> [Exercise objective] Output the entries that follow character for character. Leave every image out.

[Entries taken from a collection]
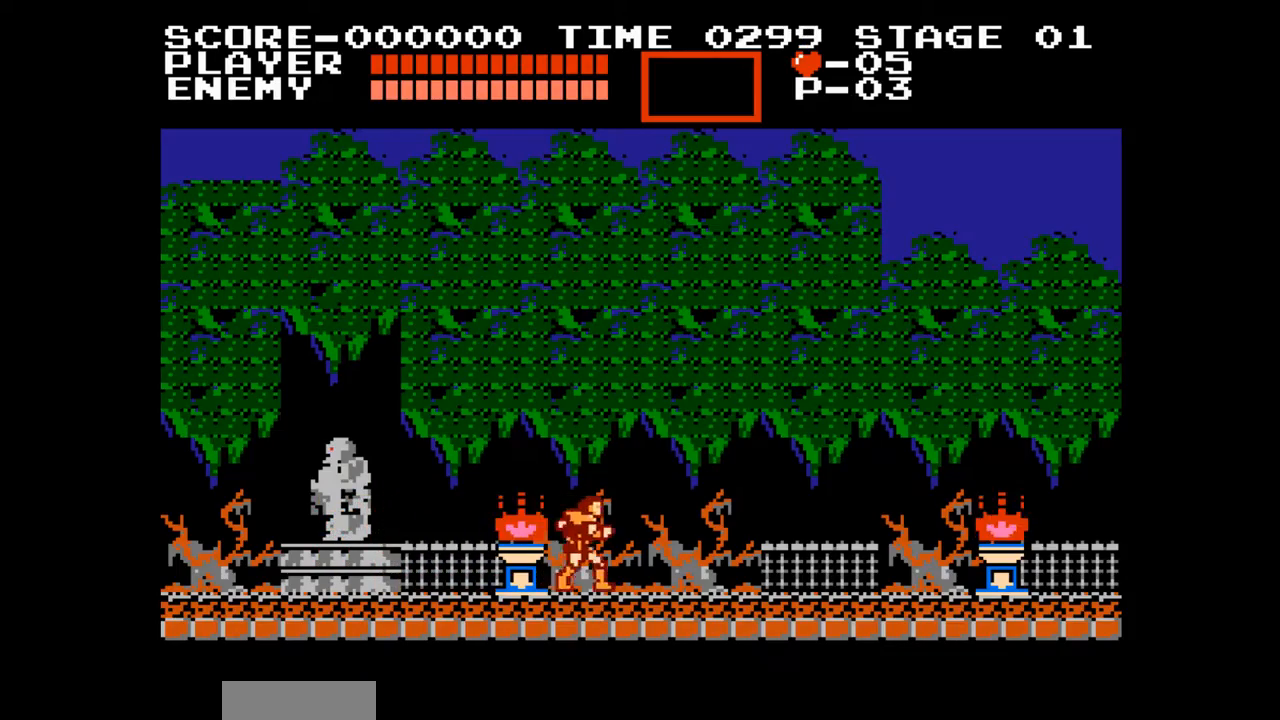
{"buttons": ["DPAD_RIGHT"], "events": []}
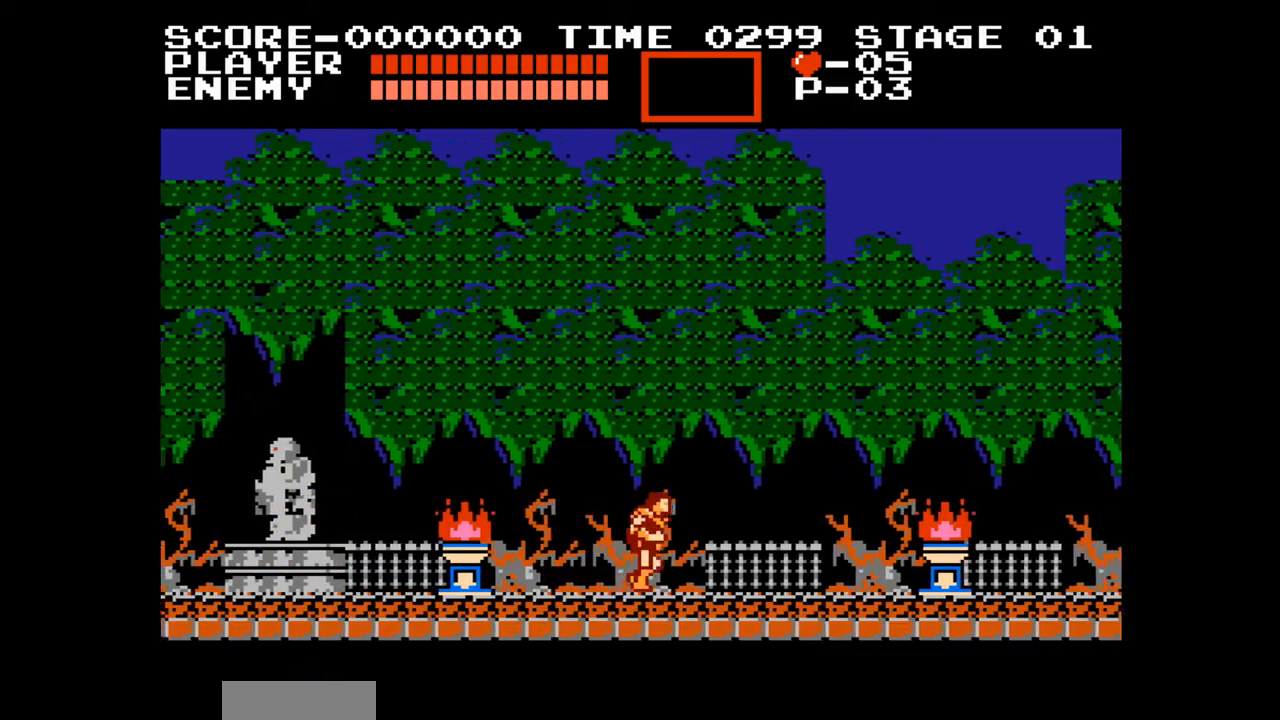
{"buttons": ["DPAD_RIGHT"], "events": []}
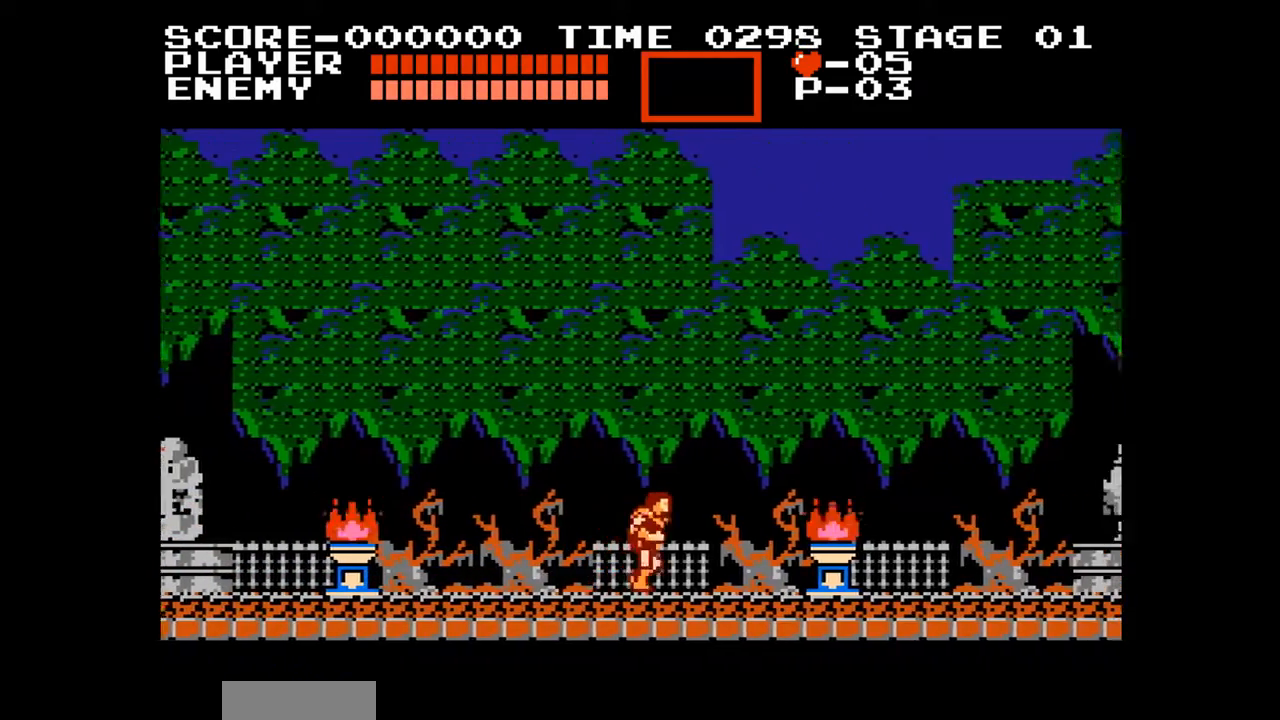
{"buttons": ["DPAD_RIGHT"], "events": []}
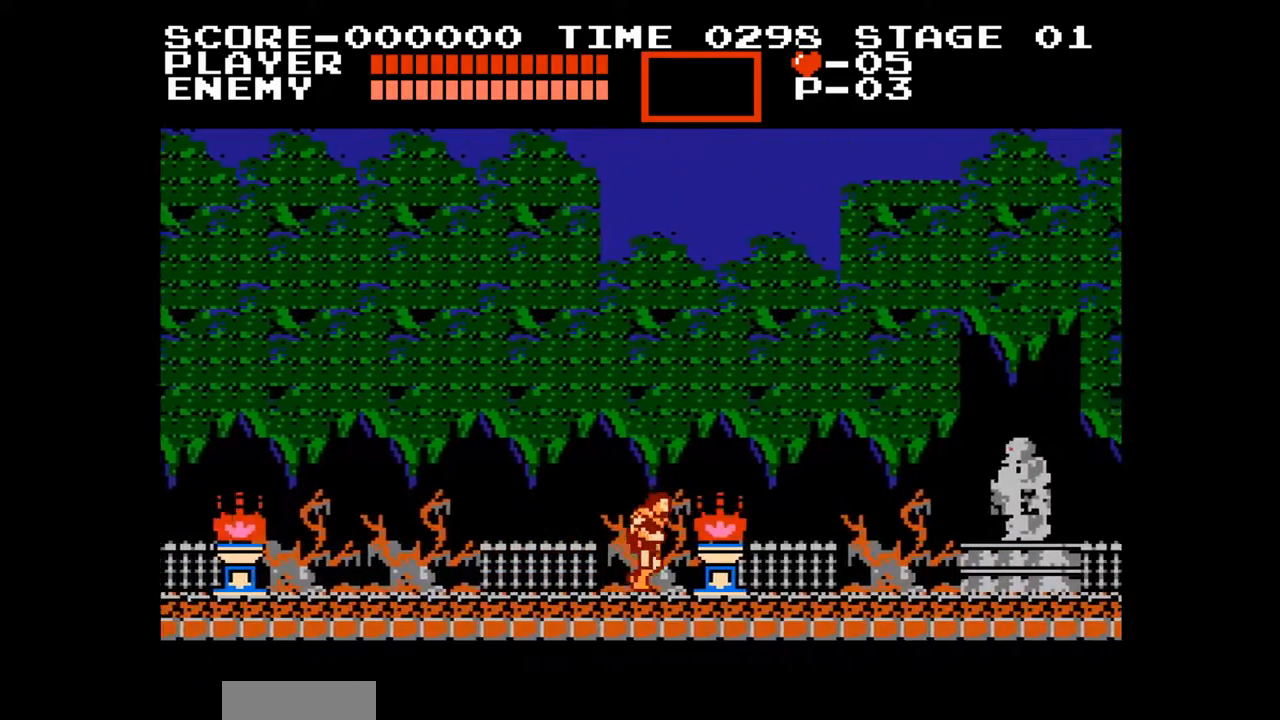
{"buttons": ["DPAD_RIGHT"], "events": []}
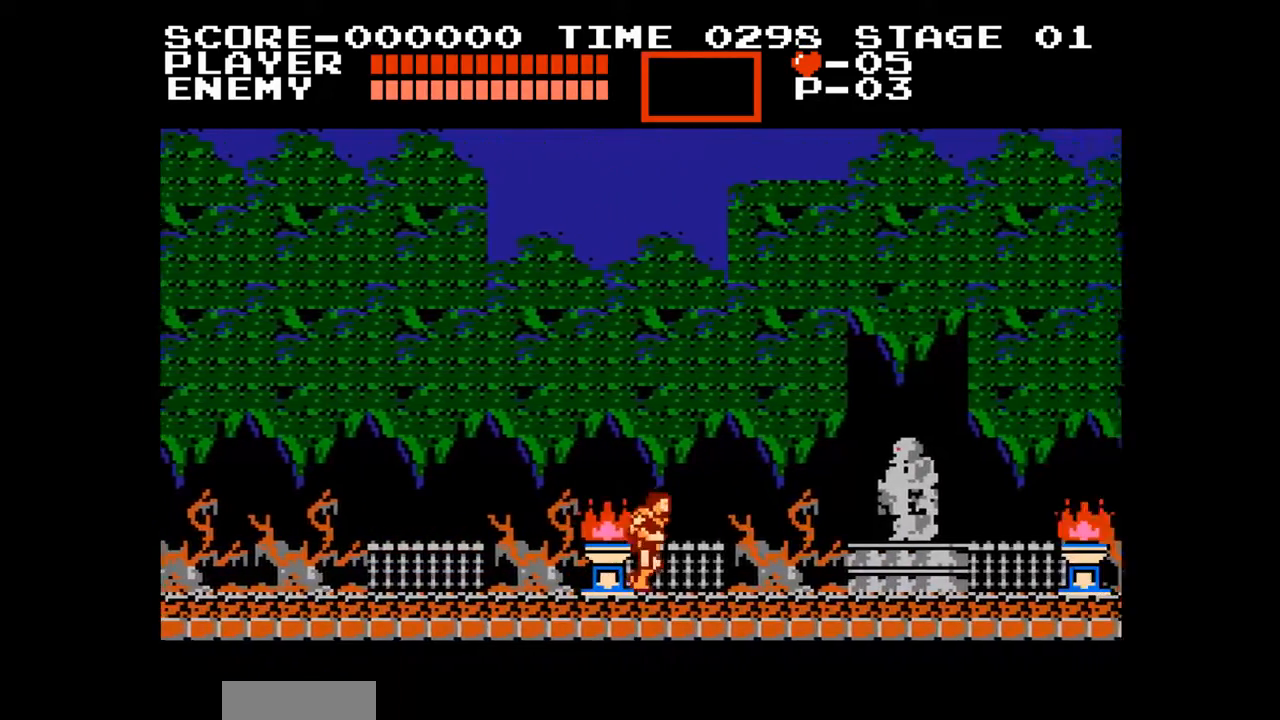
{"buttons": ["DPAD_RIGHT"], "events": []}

> [Written response]
{"buttons": ["DPAD_RIGHT"], "events": []}
{"buttons": ["DPAD_RIGHT"], "events": []}
{"buttons": ["DPAD_RIGHT"], "events": []}
{"buttons": ["DPAD_RIGHT"], "events": []}
{"buttons": ["DPAD_RIGHT"], "events": []}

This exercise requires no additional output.